Epidemiology: This tumor primarily affects children, with about 80% of all choroid plexus tumors occurring in the first decade of life. Most choroid plexus tumors occur sporadically, except in two hereditary syndromes—Aicardi syndrome (defect in X chromosome leading to malformations) and Li-Fraumeni syndrome (autosomal dominant syndrome linked to germline mutations of p53 tumor suppressor gene).

Affected age group: Pediatric CPPs tend to occur in the lateral, or less frequently in the third, ventricle whereas the fourth ventricle is more commonly involved in adult CPPs. A meta-analysis of CPP location found that the median patient age was 1.5 years for lateral/third ventricles, 22.5 years for fourth ventricle, and 35.5 years for cerebellopontine angle.
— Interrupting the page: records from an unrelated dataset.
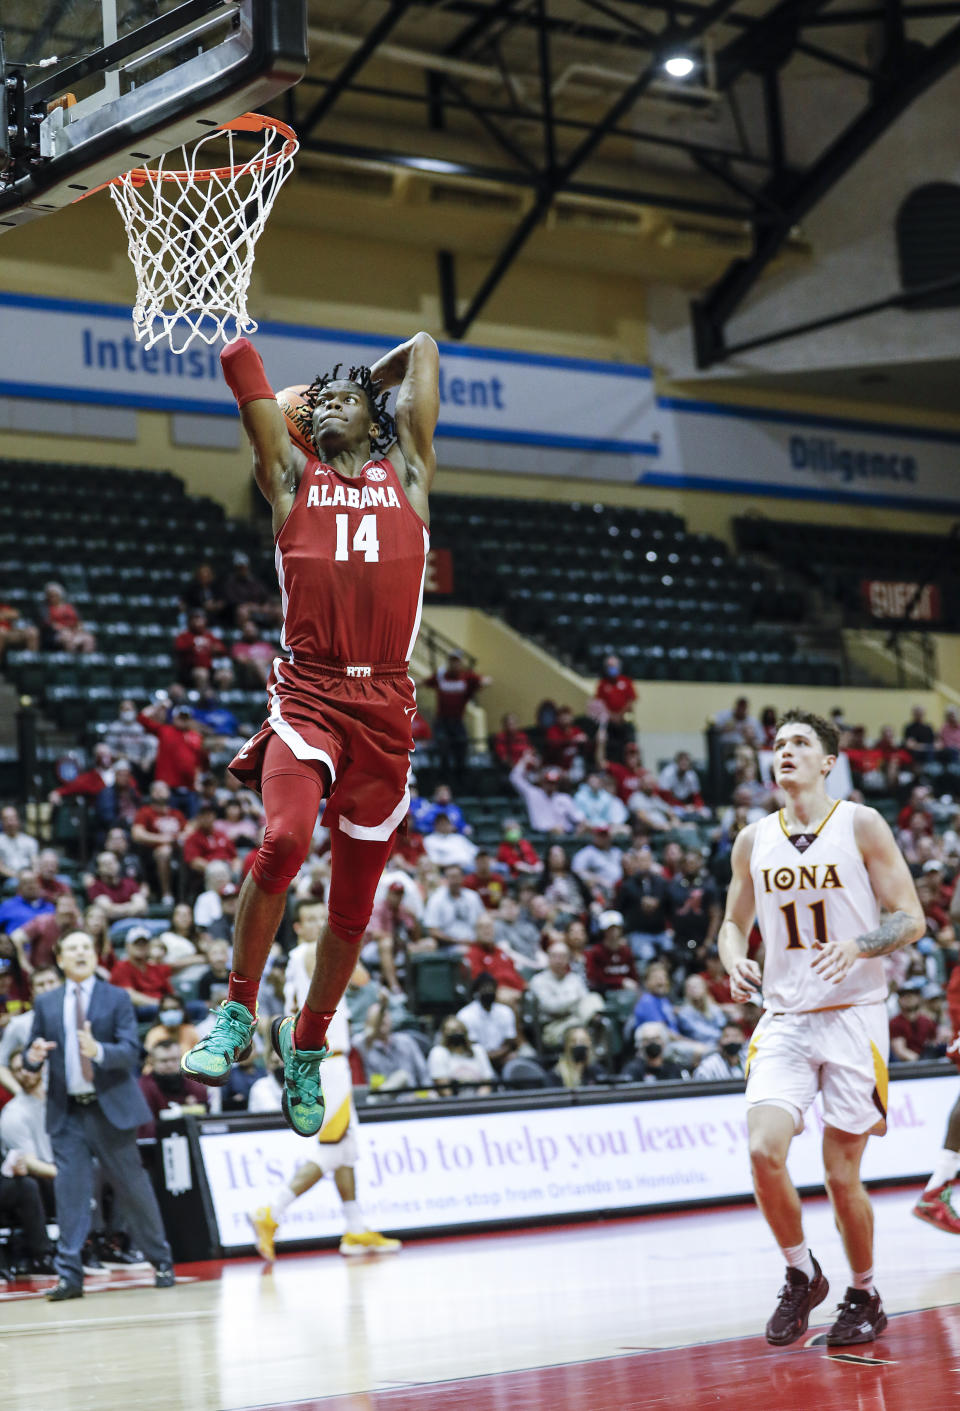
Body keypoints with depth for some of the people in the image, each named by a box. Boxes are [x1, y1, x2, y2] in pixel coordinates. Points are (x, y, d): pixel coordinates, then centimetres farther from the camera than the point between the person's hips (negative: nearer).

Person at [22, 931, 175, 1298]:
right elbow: (31, 1060, 11)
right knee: (69, 1192, -4)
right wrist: (33, 1056, -14)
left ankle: (161, 1262, 18)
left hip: (110, 1109, -1)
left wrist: (98, 1050, -28)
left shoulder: (117, 999, 2)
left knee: (134, 1187, 5)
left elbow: (131, 1052, -8)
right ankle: (69, 1274, -2)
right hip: (67, 1114, 2)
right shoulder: (46, 1004, 9)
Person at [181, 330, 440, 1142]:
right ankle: (238, 1016, -10)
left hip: (385, 707, 2)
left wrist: (369, 388, 35)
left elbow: (422, 348, 21)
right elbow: (239, 357, 11)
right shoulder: (292, 477, 12)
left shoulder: (408, 475, 15)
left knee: (354, 902, 6)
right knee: (283, 841, -28)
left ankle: (307, 1046, 27)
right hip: (308, 697, -2)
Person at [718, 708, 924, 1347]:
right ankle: (802, 1276, 7)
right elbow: (735, 922, 20)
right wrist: (736, 962, -3)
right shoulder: (753, 841, 8)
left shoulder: (861, 825, -3)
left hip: (854, 1014, -3)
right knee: (765, 1150, -17)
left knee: (842, 1174, 1)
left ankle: (865, 1296, 24)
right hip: (785, 1018, 3)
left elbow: (912, 919, -3)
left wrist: (857, 946, -22)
Molecular and genetic profile: This tumor is often associated with MGMT promoter methylation and less commonly with Aicardi syndrome (X-linked syndrome with triad of corpus callosal dysgenesis, chorioretinal lacunae, and infantile spasms).

CSF markers: None.

Clinical features and standard therapy: Gross total resection usually achieves cure of choroid plexus papilloma, with a 5-year survival of near 100% or 100%. However, recurrence locally or at a distant site, especially when the tumor is incompletely resected, is not unusual and contributes to shorter survival.